- **What is being asked**: Only the lines from the one containing "Some small yet" through the end of the data below should be copied, each exactly as written and with both ends kept.

[Stored data]
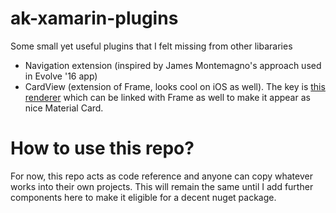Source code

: # ak-xamarin-plugins
Some small yet useful plugins that I felt missing from other libararies

* Navigation extension (inspired by James Montemagno's approach used in Evolve '16 app)
* CardView (extension of Frame, looks cool on iOS as well). The key is [this renderer](https://github.com/aubykhan/ak-xamarin-plugins/blob/master/AK.Xamarin.Plugins.iOS/Renderer/CardViewRenderer.cs) which can be linked with Frame as well to make it appear as nice Material Card.

# How to use this repo?
For now, this repo acts as code reference and anyone can copy whatever works into their own projects. This will remain the same until I add further components here to make it eligible for a decent nuget package.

- **Task response**:
Some small yet useful plugins that I felt missing from other libararies

* Navigation extension (inspired by James Montemagno's approach used in Evolve '16 app)
* CardView (extension of Frame, looks cool on iOS as well). The key is [this renderer](https://github.com/aubykhan/ak-xamarin-plugins/blob/master/AK.Xamarin.Plugins.iOS/Renderer/CardViewRenderer.cs) which can be linked with Frame as well to make it appear as nice Material Card.

# How to use this repo?
For now, this repo acts as code reference and anyone can copy whatever works into their own projects. This will remain the same until I add further components here to make it eligible for a decent nuget package.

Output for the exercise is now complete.